Photograph copyright gudenkoa, via Adobe Stock.
To mark the appearance of Leonard Cohen’s “Begin Again” in our Summer issue, we’republishing a series of short reflections on his life and work.
If apocalypse were at hand, would you choose to light a seventy-dollar Bois Cire scented candle by your bed and leaf through a Penguin Classics copy of George Herbert’s The Temple as the air conditioner ran on high, “Who By Fire” playing softly on your phone, the world slowly sifting itself down to ash? Some of us might. Some of us would. Leonard Cohen embraced the spiritual and the carnal, and his aching insistence on chasing pleasure at the edges of oblivion has made his voice ever more seductive—comforting, troubling—since his death in 2016.
That we are now at the edge of several oblivions needs no elaboration.

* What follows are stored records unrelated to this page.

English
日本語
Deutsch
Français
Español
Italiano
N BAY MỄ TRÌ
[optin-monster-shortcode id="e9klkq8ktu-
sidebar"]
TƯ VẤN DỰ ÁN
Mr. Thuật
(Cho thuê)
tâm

The question of pleasure remains—what we might do with it, since we are all but numb to spectacular shock, and whether it can or should be comforting. I first heard Jeff Buckley’s version of “Hallelujah” as a teenager, before I heard Cohen’s original. At the time I preferred the cover; its beauty was immediate, seamless, intoxicating. But over time I’ve come to love Cohen’s churchly lounge act for the opposite reasons. There’s something uncanny in the synthetic sheen and gravel of Cohen’s track—a self-negating camp performance of spiritual grandeur that erases the line between rapture and sleaze.
And on the other side of pleasure—a luxury candle, poetry, air-conditioning—there is often both rapture and sleaze: tender depravity. How much of it are we willing to accept? A lot, maybe. While there’s a time for the sensuous charms of “Suzanne” and “So Long, Marianne,” I’ve always been drawn to the songs in which Cohen allowed himself to sound unhinged. In “Diamonds in the Mine” he is an unlikely vector of proto-punk rage, particularly at the end, as he genuinely screams his way through the final refrain—“And there are no letters in the mailbox / And there are no grapes upon the vine”—in an atonal vocal shred, his unfazed backup singers hoisting up the chorus’s sunny melody behind him, a spring breeze blowing through a nuclear meltdown. Amid the decadent, Oedipal party music of “Don’t Go Home With Your Hard-On,” he snarls, “It will only drive you insane / You can’t shake it or break it with your Motown / You can’t melt it down in the rain”—a meltdown of a different order.
He was fatalistic, but he wasn’t a nihilist. In a Leonard Cohen song pleasure comes at a price. In “Tower of Song,” he sings, “You can say I have grown bitter, but of this you may be sure / The rich have got their channels in the bedrooms of the poor / And there’s a mighty judgment coming—but I may be wrong.” You paid seventy dollars for that candle; you may as well take a big whiff as you burn it down. There is pleasure of the spirit and pleasure of the flesh, and here on Earth they are forever intertwined. Is that comforting? “You want it darker,” he intones on his final album, released just weeks before his death, “we kill the flame.” He is blowing out the candle and crooning us into the abyss as we try, in our way, to be free.
Daniel Poppick is the author of the National Poetry Series winner Fear of Description and of The Police.